## WORK TO BE COMPLETED
Given the entries that follow, write out exactly the lines starting at the one containing "konvektorů InFloor" and ending at the one containing "CIRCLIP POUR ALESAGE x2", both ends included, and only those.

[Stored entries]

*** Begin section ***

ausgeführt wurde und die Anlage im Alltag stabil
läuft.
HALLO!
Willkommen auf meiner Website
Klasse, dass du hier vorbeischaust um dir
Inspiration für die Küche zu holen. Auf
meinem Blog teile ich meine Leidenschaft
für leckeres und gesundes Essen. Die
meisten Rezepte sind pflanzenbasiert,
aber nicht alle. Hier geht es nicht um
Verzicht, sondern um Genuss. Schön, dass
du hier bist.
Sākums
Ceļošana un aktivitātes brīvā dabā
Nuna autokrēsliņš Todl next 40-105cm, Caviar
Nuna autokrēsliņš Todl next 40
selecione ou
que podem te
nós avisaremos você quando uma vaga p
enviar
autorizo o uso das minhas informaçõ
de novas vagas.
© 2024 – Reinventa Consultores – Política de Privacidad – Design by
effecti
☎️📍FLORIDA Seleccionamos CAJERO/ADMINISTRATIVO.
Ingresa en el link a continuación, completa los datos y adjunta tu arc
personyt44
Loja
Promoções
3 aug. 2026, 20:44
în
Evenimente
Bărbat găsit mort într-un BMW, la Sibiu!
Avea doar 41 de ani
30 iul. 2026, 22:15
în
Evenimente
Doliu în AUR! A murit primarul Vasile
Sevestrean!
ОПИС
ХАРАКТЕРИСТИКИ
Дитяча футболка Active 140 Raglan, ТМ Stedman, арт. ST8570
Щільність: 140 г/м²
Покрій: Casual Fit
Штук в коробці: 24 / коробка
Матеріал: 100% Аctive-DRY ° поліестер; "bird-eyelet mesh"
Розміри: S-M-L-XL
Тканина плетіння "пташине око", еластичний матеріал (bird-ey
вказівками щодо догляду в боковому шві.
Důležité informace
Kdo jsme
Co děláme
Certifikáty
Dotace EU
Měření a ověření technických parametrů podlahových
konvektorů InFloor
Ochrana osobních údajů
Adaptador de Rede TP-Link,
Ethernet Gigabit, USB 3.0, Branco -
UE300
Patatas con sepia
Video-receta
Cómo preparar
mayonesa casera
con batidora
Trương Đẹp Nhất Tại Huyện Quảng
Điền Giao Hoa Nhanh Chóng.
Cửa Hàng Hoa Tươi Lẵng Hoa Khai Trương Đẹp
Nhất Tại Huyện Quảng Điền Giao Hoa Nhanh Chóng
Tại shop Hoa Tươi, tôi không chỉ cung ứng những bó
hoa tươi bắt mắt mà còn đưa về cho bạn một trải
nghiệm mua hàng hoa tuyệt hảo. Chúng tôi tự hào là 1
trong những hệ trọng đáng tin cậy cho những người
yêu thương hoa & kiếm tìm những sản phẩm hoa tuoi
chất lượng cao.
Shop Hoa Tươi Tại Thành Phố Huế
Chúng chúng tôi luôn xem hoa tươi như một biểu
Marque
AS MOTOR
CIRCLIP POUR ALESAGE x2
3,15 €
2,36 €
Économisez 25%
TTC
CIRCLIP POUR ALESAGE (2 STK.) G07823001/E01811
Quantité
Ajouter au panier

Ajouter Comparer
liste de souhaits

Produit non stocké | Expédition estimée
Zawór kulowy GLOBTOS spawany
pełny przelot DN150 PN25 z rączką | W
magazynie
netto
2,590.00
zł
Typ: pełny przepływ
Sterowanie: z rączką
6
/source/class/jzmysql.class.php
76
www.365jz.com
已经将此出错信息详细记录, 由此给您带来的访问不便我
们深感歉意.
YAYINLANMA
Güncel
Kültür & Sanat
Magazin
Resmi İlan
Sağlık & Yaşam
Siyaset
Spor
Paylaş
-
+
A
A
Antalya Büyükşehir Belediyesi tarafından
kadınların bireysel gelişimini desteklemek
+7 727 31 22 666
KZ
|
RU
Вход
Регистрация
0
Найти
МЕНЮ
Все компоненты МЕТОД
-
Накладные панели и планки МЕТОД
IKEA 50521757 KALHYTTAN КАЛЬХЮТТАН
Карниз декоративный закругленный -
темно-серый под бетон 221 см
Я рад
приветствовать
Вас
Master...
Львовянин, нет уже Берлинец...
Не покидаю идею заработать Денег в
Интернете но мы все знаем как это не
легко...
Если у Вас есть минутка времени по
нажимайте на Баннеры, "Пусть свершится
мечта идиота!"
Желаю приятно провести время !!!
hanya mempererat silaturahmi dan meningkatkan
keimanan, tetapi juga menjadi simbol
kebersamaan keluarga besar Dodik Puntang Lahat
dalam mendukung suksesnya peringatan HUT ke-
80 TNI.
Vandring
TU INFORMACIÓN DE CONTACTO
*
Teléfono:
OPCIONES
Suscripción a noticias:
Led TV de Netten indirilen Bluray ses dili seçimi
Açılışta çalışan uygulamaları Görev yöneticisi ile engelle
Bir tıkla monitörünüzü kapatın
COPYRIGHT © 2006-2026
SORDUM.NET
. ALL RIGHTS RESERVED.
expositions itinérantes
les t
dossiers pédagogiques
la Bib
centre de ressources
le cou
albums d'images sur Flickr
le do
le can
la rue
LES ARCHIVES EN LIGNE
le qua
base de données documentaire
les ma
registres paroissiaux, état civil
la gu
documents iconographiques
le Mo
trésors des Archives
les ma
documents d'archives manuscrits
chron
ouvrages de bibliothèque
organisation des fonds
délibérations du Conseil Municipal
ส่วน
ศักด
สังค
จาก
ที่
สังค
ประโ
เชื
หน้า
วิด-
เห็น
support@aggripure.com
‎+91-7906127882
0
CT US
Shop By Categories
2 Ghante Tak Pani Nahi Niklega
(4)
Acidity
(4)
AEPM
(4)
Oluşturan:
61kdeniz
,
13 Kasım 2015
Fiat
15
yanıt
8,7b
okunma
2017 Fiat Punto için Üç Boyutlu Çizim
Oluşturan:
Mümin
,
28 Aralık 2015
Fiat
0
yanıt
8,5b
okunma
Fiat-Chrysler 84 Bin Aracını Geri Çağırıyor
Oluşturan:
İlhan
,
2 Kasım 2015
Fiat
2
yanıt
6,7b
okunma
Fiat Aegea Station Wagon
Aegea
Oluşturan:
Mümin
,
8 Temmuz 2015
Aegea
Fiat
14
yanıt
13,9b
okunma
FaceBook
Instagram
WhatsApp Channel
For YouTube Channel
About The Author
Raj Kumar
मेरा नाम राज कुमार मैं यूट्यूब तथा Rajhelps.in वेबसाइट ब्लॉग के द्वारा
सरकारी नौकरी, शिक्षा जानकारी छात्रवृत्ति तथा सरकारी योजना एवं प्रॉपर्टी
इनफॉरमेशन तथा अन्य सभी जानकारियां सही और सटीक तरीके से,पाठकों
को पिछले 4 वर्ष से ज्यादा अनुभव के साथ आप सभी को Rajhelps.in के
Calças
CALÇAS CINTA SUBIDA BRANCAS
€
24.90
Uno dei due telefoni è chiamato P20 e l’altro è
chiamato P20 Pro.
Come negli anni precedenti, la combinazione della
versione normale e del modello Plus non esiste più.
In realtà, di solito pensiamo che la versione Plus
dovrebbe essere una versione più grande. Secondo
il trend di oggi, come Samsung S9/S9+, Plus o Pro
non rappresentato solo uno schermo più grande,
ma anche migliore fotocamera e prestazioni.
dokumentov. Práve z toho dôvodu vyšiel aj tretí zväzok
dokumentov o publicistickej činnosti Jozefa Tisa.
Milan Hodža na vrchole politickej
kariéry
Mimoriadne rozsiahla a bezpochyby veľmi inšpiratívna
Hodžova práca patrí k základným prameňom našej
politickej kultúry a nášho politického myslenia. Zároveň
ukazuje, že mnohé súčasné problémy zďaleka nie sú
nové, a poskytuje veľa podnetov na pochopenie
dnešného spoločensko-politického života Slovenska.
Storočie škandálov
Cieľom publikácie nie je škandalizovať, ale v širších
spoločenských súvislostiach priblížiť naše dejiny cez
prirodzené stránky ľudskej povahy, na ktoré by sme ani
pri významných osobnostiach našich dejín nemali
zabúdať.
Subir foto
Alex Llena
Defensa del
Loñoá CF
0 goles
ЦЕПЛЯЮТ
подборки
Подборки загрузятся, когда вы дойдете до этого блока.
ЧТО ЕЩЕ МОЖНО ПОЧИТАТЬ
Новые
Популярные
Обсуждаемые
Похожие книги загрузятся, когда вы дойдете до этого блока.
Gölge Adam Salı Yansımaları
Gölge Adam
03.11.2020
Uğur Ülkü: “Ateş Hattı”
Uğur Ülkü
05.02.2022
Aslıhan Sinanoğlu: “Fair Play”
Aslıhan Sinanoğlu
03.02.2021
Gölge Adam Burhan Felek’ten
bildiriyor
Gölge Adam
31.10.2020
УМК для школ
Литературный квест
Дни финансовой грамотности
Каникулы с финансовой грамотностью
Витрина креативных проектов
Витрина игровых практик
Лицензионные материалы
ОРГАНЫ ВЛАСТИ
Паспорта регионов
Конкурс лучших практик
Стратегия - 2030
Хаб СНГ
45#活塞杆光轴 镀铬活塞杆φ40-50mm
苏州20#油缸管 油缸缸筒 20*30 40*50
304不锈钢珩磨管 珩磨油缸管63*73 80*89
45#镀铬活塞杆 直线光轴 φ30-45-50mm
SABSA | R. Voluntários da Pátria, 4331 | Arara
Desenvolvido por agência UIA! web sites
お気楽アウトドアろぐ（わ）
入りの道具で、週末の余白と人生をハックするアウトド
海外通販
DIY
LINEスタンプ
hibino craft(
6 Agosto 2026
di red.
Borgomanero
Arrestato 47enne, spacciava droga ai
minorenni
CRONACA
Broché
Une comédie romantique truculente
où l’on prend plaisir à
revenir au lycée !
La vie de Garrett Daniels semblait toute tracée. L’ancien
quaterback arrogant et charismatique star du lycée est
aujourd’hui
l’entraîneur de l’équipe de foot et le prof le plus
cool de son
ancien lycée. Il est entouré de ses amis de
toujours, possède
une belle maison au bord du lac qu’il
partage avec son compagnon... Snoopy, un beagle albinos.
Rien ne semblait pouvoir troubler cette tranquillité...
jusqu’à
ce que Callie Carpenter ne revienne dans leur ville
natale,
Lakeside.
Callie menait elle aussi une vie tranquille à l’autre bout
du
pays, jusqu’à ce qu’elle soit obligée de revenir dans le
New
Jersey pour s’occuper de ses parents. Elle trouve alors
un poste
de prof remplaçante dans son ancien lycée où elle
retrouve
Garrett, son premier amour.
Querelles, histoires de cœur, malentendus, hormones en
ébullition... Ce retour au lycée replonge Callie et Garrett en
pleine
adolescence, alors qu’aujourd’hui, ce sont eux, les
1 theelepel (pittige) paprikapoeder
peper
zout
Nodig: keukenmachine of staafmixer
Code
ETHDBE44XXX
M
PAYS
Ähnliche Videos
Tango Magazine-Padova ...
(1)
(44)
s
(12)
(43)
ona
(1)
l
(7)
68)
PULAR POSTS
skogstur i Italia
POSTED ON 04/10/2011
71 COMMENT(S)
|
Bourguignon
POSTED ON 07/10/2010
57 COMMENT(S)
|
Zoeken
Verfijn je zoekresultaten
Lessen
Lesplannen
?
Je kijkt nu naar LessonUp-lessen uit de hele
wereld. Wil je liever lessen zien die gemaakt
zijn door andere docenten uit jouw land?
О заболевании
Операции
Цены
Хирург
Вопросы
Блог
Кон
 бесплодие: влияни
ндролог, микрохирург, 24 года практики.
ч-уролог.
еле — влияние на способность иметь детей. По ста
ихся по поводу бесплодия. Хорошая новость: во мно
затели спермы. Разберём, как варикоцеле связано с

*** End section ***

## RESULT
konvektorů InFloor
Ochrana osobních údajů
Adaptador de Rede TP-Link,
Ethernet Gigabit, USB 3.0, Branco -
UE300
Patatas con sepia
Video-receta
Cómo preparar
mayonesa casera
con batidora
Trương Đẹp Nhất Tại Huyện Quảng
Điền Giao Hoa Nhanh Chóng.
Cửa Hàng Hoa Tươi Lẵng Hoa Khai Trương Đẹp
Nhất Tại Huyện Quảng Điền Giao Hoa Nhanh Chóng
Tại shop Hoa Tươi, tôi không chỉ cung ứng những bó
hoa tươi bắt mắt mà còn đưa về cho bạn một trải
nghiệm mua hàng hoa tuyệt hảo. Chúng tôi tự hào là 1
trong những hệ trọng đáng tin cậy cho những người
yêu thương hoa & kiếm tìm những sản phẩm hoa tuoi
chất lượng cao.
Shop Hoa Tươi Tại Thành Phố Huế
Chúng chúng tôi luôn xem hoa tươi như một biểu
Marque
AS MOTOR
CIRCLIP POUR ALESAGE x2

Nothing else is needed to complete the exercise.